| 1 Definition | 2 Functional Requirements | 3 Syntax |
| 4 Semantics | 5 Conformance Testing | 6 Performance Assessment |
1 Definition
The matrix defines, for each Risk for which an AIM is not available, the characteristics affecting the Company Business Continuity, i.e., the Financial and Governance Assessment.
2 Functional Requirements
The matrix is composed of one rows for each Risk for which an AIM is not available and four columns for the characteristics. Table 1 gives the four characteristics for the Risks considered.
Table 1 – Risk characteristics
| N. | Characteristic | Definition |
| 1 | Occurrence | The likelihood of the risk happening measured with three possible outcomes: |
| Low: the risk may occur only in exceptional circumstances or is unlikely to occur. | ||
| Medium: the risk may occur at some time. | ||
| High: the risk is expected to occur. | ||
| 2 | Impact | The extent of damage or disruption that would result if the Risk occurred. This is described on a scale: |
| Minor: Relatively minor changes in the Company processes, and/or products and services. | ||
| Moderate: Some minor changes in the company processes and/or products and services. | ||
| Major: Company processes and/or products and services are altered significantly. | ||
| 3 | Severity | The impact of a Risk on the ability of the Company to deliver compliant products to the customer; to the internal efficiency; to make damage to people, to the environment, or to the property measured in terms of the estimated time needed to restore normal business activities. It can take five values: |
| Irrelevant: The risk has no impact on the ability to deliver compliant products to the customer; no loss of internal efficiency; no damage to people, environment, or property. The estimated recovery time is from 1 to 8 hours. | ||
| Not very relevant: The risk has minor impacts on the ability to deliver compliant products to the customer; marginal loss of internal efficiency; no damage to people, environment, or property. The estimated recovery time is from 2 to 5 days. | ||
| Relevant: May result in significant sensitive consequences on product conformity or on-time delivery; may lead to a substantial loss of internal efficiency (massive rework or 100% selections); no damage to people and the environment but possible major damage to property.

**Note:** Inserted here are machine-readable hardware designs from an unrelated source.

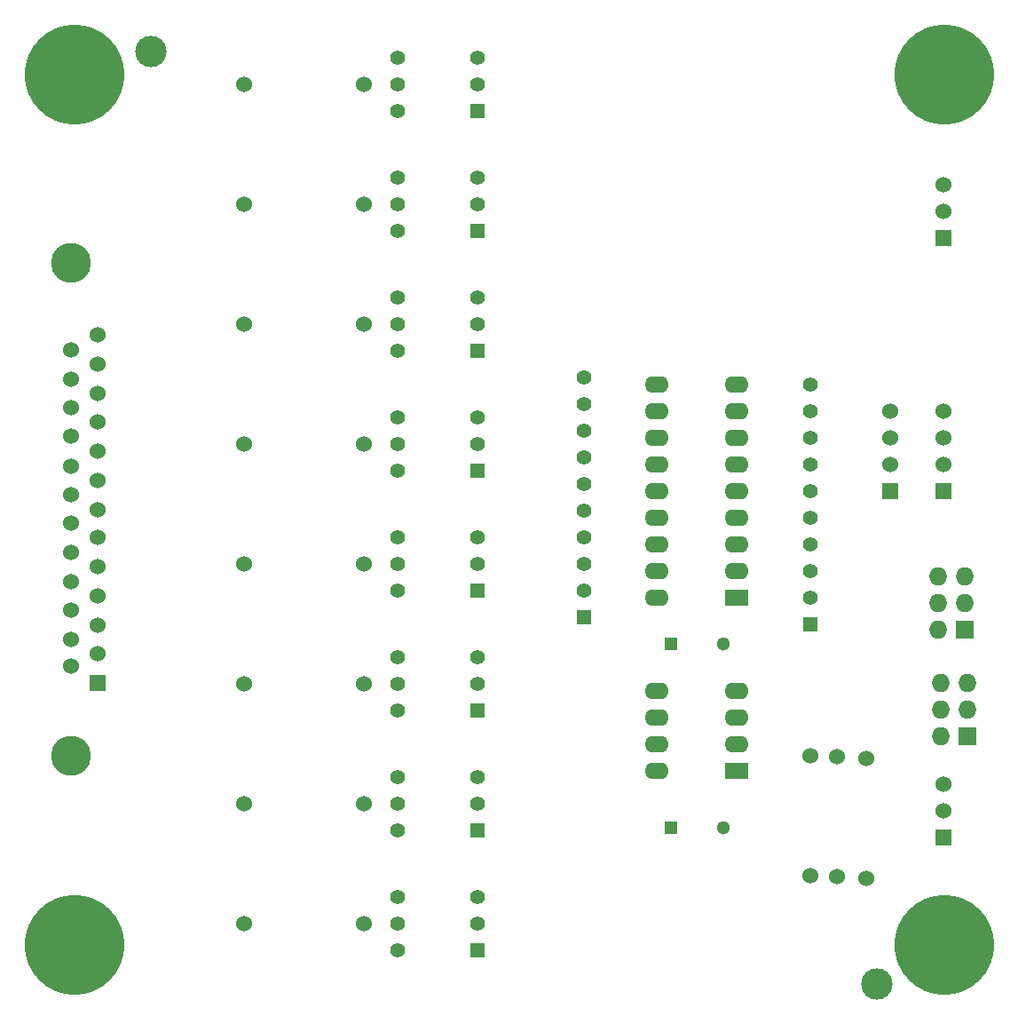
<source format=gts>
G04 #@! TF.FileFunction,Soldermask,Top*
%FSLAX46Y46*%
G04 Gerber Fmt 4.6, Leading zero omitted, Abs format (unit mm)*
G04 Created by KiCad (PCBNEW (after 2015-mar-04 BZR unknown)-product) date 5/17/2015 1:35:56 PM*
%MOMM*%
G01*
G04 APERTURE LIST*
%ADD10C,0.150000*%
%ADD11C,1.524000*%
%ADD12R,1.397000X1.397000*%
%ADD13C,1.397000*%
%ADD14C,9.525000*%
%ADD15C,3.000000*%
%ADD16R,1.524000X1.524000*%
%ADD17C,3.810000*%
%ADD18R,1.727200X1.727200*%
%ADD19O,1.727200X1.727200*%
%ADD20R,1.300000X1.300000*%
%ADD21C,1.300000*%
%ADD22R,2.286000X1.574800*%
%ADD23O,2.286000X1.574800*%
G04 APERTURE END LIST*
D10*
D11*
X43655000Y-16985000D03*
X32225000Y-16985000D03*
X43655000Y-28415000D03*
X32225000Y-28415000D03*
X43655000Y-39845000D03*
X32225000Y-39845000D03*
X43655000Y-51275000D03*
X32225000Y-51275000D03*
X43655000Y-62705000D03*
X32225000Y-62705000D03*
X43655000Y-74135000D03*
X32225000Y-74135000D03*
X43655000Y-96995000D03*
X32225000Y-96995000D03*
X43655000Y-85565000D03*
X32225000Y-85565000D03*
D12*
X54450000Y-99535000D03*
D13*
X54450000Y-96995000D03*
X54450000Y-94455000D03*
X46830000Y-94455000D03*
X46830000Y-96995000D03*
X46830000Y-99535000D03*
D12*
X54450000Y-19525000D03*
D13*
X54450000Y-16985000D03*
X54450000Y-14445000D03*
X46830000Y-14445000D03*
X46830000Y-16985000D03*
X46830000Y-19525000D03*
D12*
X54450000Y-30955000D03*
D13*
X54450000Y-28415000D03*
X54450000Y-25875000D03*
X46830000Y-25875000D03*
X46830000Y-28415000D03*
X46830000Y-30955000D03*
D12*
X54450000Y-42385000D03*
D13*
X54450000Y-39845000D03*
X54450000Y-37305000D03*
X46830000Y-37305000D03*
X46830000Y-39845000D03*
X46830000Y-42385000D03*
D12*
X54450000Y-53815000D03*
D13*
X54450000Y-51275000D03*
X54450000Y-48735000D03*
X46830000Y-48735000D03*
X46830000Y-51275000D03*
X46830000Y-53815000D03*
D12*
X54450000Y-65245000D03*
D13*
X54450000Y-62705000D03*
X54450000Y-60165000D03*
X46830000Y-60165000D03*
X46830000Y-62705000D03*
X46830000Y-65245000D03*
D12*
X54450000Y-76675000D03*
D13*
X54450000Y-74135000D03*
X54450000Y-71595000D03*
X46830000Y-71595000D03*
X46830000Y-74135000D03*
X46830000Y-76675000D03*
D12*
X54450000Y-88105000D03*
D13*
X54450000Y-85565000D03*
X54450000Y-83025000D03*
X46830000Y-83025000D03*
X46830000Y-85565000D03*
X46830000Y-88105000D03*
D14*
X16000000Y-16000000D03*
X99000000Y-16000000D03*
X16000000Y-99000000D03*
X99000000Y-99000000D03*
D15*
X23335000Y-13810000D03*
X92550000Y-102710000D03*
D16*
X98900000Y-55720000D03*
D11*
X98900000Y-53180000D03*
X98900000Y-50640000D03*
X98900000Y-48100000D03*
D17*
X15730000Y-34005000D03*
X15730000Y-80995000D03*
D16*
X18270000Y-74010000D03*
D11*
X18270000Y-71216000D03*
X18270000Y-68549000D03*
X18270000Y-65755000D03*
X18270000Y-62961000D03*
X18270000Y-60167000D03*
X18270000Y-57500000D03*
X18270000Y-54706000D03*
X18270000Y-51912000D03*
X18270000Y-49118000D03*
X18270000Y-46451000D03*
X18270000Y-43657000D03*
X18270000Y-40863000D03*
X15730000Y-72435200D03*
X15730000Y-69895200D03*
X15730000Y-67101200D03*
X15730000Y-64358000D03*
X15730000Y-61614800D03*
X15730000Y-58820800D03*
X15730000Y-56077600D03*
X15730000Y-53334400D03*
X15730000Y-50489600D03*
X15730000Y-47797200D03*
X15730000Y-45054000D03*
X15730000Y-42260000D03*
D12*
X64610000Y-67785000D03*
D13*
X64610000Y-65245000D03*
X64610000Y-62705000D03*
X64610000Y-60165000D03*
X64610000Y-57625000D03*
X64610000Y-55085000D03*
X64610000Y-52545000D03*
X64610000Y-50005000D03*
X64610000Y-47465000D03*
X64610000Y-44925000D03*
D12*
X86200000Y-68420000D03*
D13*
X86200000Y-65880000D03*
X86200000Y-63340000D03*
X86200000Y-60800000D03*
X86200000Y-58260000D03*
X86200000Y-55720000D03*
X86200000Y-53180000D03*
X86200000Y-50640000D03*
X86200000Y-48100000D03*
X86200000Y-45560000D03*
D16*
X93820000Y-55720000D03*
D11*
X93820000Y-53180000D03*
X93820000Y-50640000D03*
X93820000Y-48100000D03*
D16*
X98900000Y-31590000D03*
D11*
X98900000Y-29050000D03*
X98900000Y-26510000D03*
D16*
X98900000Y-88740000D03*
D11*
X98900000Y-86200000D03*
X98900000Y-83660000D03*
X88740000Y-81056500D03*
X88740000Y-92486500D03*
X91534000Y-81183500D03*
X91534000Y-92613500D03*
X86200000Y-80993000D03*
X86200000Y-92423000D03*
D18*
X100932000Y-68928000D03*
D19*
X98392000Y-68928000D03*
X100932000Y-66388000D03*
X98392000Y-66388000D03*
X100932000Y-63848000D03*
X98392000Y-63848000D03*
D18*
X101186000Y-79088000D03*
D19*
X98646000Y-79088000D03*
X101186000Y-76548000D03*
X98646000Y-76548000D03*
X101186000Y-74008000D03*
X98646000Y-74008000D03*
D20*
X72964000Y-70264000D03*
D21*
X77964000Y-70264000D03*
D20*
X72964000Y-87790000D03*
D21*
X77964000Y-87790000D03*
D22*
X79215000Y-65880000D03*
D23*
X79215000Y-63340000D03*
X79215000Y-60800000D03*
X79215000Y-58260000D03*
X79215000Y-55720000D03*
X79215000Y-53180000D03*
X79215000Y-50640000D03*
X79215000Y-48100000D03*
X79215000Y-45560000D03*
X71595000Y-45560000D03*
X71595000Y-48100000D03*
X71595000Y-50640000D03*
X71595000Y-53180000D03*
X71595000Y-55720000D03*
X71595000Y-58260000D03*
X71595000Y-60800000D03*
X71595000Y-63340000D03*
X71595000Y-65880000D03*
D22*
X79215000Y-82390000D03*
D23*
X79215000Y-79850000D03*
X79215000Y-77310000D03*
X79215000Y-74770000D03*
X71595000Y-74770000D03*
X71595000Y-77310000D03*
X71595000Y-79850000D03*
X71595000Y-82390000D03*
M02*

</source>
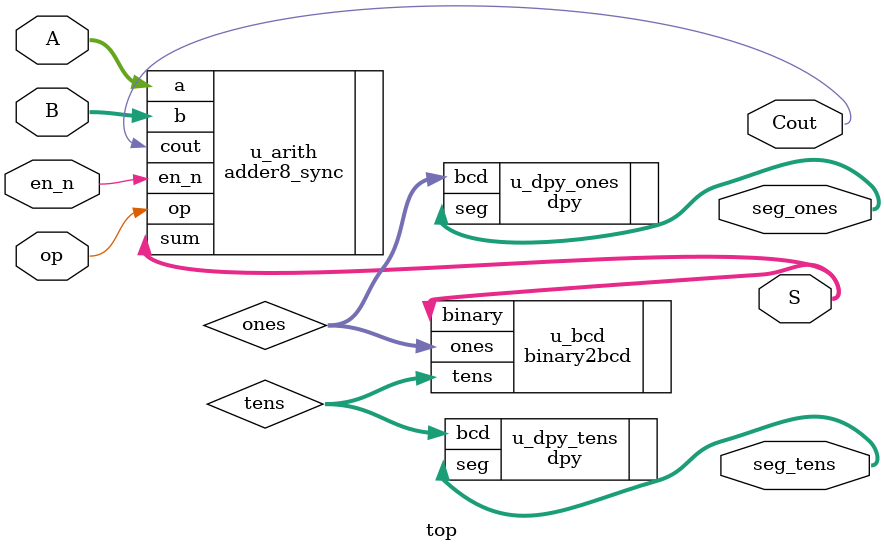
<source format=v>
module top(
    input [7:0] A,
    input [7:0] B,
    input op,           // 0: ¼Ó·¨£¬1: ¼õ·¨
    input en_n,         // µÍÓÐÐ§Ê¹ÄÜÐÅºÅ
    output [7:0] S,
    output [6:0] seg_tens,  // Ê®Î»ÊýÂë¹ÜÊä³ö
    output [6:0] seg_ones,  // ¸öÎ»ÊýÂë¹ÜÊä³ö
    output Cout          // ½øÎ»/½èÎ»Êä³ö
);

    wire [3:0] tens, ones;

    // ÊµÀý»¯8Î»¼Ó¼õÆ÷£¨×éºÏÁ½¸ösync_adder4£©
    adder8_sync u_arith (
        .a(A),
        .b(B),
        .op(op),
        .en_n(en_n),
        .sum(S),
        .cout(Cout)
    );

    // ¶þ½øÖÆ×ªBCD
    binary2bcd u_bcd (
        .binary(S),
        .tens(tens),
        .ones(ones)
    );

    // ÊýÂë¹ÜÏÔÊ¾£¨Ê®Î»£©
    dpy u_dpy_tens (
        .bcd(tens),
        .seg(seg_tens)
    );

    // ÊýÂë¹ÜÏÔÊ¾£¨¸öÎ»£©
    dpy u_dpy_ones (
        .bcd(ones),
        .seg(seg_ones)
    );

endmodule
</source>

The estimated recovery time is from 3 to 10 days. | ||
| Very relevant: Can have very important consequences on the conformity of the products or the impossibility of their delivery; no damage to persons, any marginal damage to the environment or major property damage. The estimated recovery time is from 4 to 14 days. | ||
| Serious: The occurrence of the risk has very important consequences on the conformity of products or the impossibility of delivery; involves damage to people, the environment or damage important damage to property. The estimated recovery time is greater than 15 days. | ||
| 4 | Retention | The percentage of the potential effect of the Risk which is retained in the Company, i.e., the percentage which is not transferred to a third party, such as an insurance company. |
3 Syntax
https://schemas.mpai.community/CUI1/V2.0/data/SecondaryRiskMatrix.json
4 Semantics
| Label | Description |
| Header | Space-Time Header |
| – Standard-Object | The characters “CUI-SRM-V” |
| – Version | Major version – 1 or 2 characters |
| – Dot-separator | The character “.” |
| – Subversion | Minor version – 1 or 2 characters |
| MInstance | Identifier of Virtual Space. |
| – RiskIDs[] | The IDs of the Risks for which an AIM is not available. |
| – Occurence | See semantics above |
| – Impact | See semantics above |
| – Severity | See semantics above |
| – Retentions | See semantics above |
| DescrMetadata | Descriptive Metadata |
5 Conformance Testing
A Data instance Conforms with Secondary Risk Matrix (CUI-CPP) V2.0 if:
- The Data validates against the Secondary Risk Matrix’s JSON Schema.
- All Data in the Secondary Risk Matrix’s JSON Schema
- Have the specified type.
- Validate against their JSON Schemas.
- Conform with their Data Qualifiers if present.